**Text to read**
It's not even the tragic rape. Child rape is involved plus gang banging, plus Skullface himself takes her. How much do you have to try in order to show they're evil. Yes, it's clear they're bad... trying to be edgy for the sake of being edgy is just bad writing. Don't get me wrong, the game will probably sell like hotcakes and be grand overall but the audio tapes and plot around Paz in this...

It's like how Yahtzee said it best. "Metal Gearrrrr.... what is that behind your back?"
MGS: "Nothing..."
Yahtzee: "Are you doing weird things again to your female characters?"
MGS: "... Noooo ..."

From the first game to the recent one, all kinds of dumb/weird/EXTREME things happen to the female characters. Just look at what happened to those enslaved girls in MGS 4. Also look at what happened to Paz in Peace Walker, and that other time with the scientist lady. Kojima seems to have a fetish but that's just me assuming it lol.

Overall, I feel exactly as how you feel. There was no need for those audio tapes. I can swallow the fact rape happens in war but the way it was written with Paz's torture there? Even the villain is named Skullface... for the sake, of standing out to be evil.

It'd be like me making a villain who had a scar down his eyes, wearing Nazi clothing while drowning puppies. That isn't a well written villain- it's a villain that's trying to hard or at least to unreal to see as a likable or interesting villain.
I'm sorry but I had to join the forum just to reply to this sort of thing. I'm new, however I can say that while I enjoy Metal Gear I don't feel the need to apologize for it at all. Firstly I think the OP has every right to feel as he does, however that doesn't change the fact that I think he completely and utterly missed the mark here. Having played Ground Zeroes I can say that for the most part this is Paz's game. That's not to say that what happens to her isn't horrible, but rather to say that such was totally the point.

**Materials provided**

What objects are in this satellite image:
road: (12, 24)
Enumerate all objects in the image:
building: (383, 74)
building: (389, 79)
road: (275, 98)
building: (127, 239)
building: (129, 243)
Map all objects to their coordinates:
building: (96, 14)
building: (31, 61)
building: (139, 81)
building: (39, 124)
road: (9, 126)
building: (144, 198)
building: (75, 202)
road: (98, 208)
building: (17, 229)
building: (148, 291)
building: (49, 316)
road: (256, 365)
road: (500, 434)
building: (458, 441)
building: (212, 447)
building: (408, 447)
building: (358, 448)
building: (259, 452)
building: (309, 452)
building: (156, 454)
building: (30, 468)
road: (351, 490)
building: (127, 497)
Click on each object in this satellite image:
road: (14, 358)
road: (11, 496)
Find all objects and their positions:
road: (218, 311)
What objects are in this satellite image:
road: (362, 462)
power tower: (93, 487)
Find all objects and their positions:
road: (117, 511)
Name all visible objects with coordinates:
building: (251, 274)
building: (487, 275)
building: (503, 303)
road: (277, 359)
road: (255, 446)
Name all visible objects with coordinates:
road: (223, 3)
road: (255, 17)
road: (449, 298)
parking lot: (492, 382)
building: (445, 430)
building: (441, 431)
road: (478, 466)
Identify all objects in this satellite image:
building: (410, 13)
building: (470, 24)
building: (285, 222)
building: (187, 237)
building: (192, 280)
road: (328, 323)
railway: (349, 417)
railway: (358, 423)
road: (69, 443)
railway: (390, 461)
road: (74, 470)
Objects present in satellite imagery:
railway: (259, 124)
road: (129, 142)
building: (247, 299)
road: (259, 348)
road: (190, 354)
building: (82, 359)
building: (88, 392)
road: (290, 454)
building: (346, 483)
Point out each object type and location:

**Stated problem 1**
Quote the Metal Gear forum text, everything from "It'd be like" down to "or interesting villain.".
**Stated problem 2**
Convert everything from the start of the records down to the line containing "building: (129, 243)" into a numbered list, omitting blank lines.

**Task result 1**
It'd be like me making a villain who had a scar down his eyes, wearing Nazi clothing while drowning puppies. That isn't a well written villain- it's a villain that's trying to hard or at least to unreal to see as a likable or interesting villain.

**Task result 2**
1. What objects are in this satellite image:
2. road: (12, 24)
3. Enumerate all objects in the image:
4. building: (383, 74)
5. building: (389, 79)
6. road: (275, 98)
7. building: (127, 239)
8. building: (129, 243)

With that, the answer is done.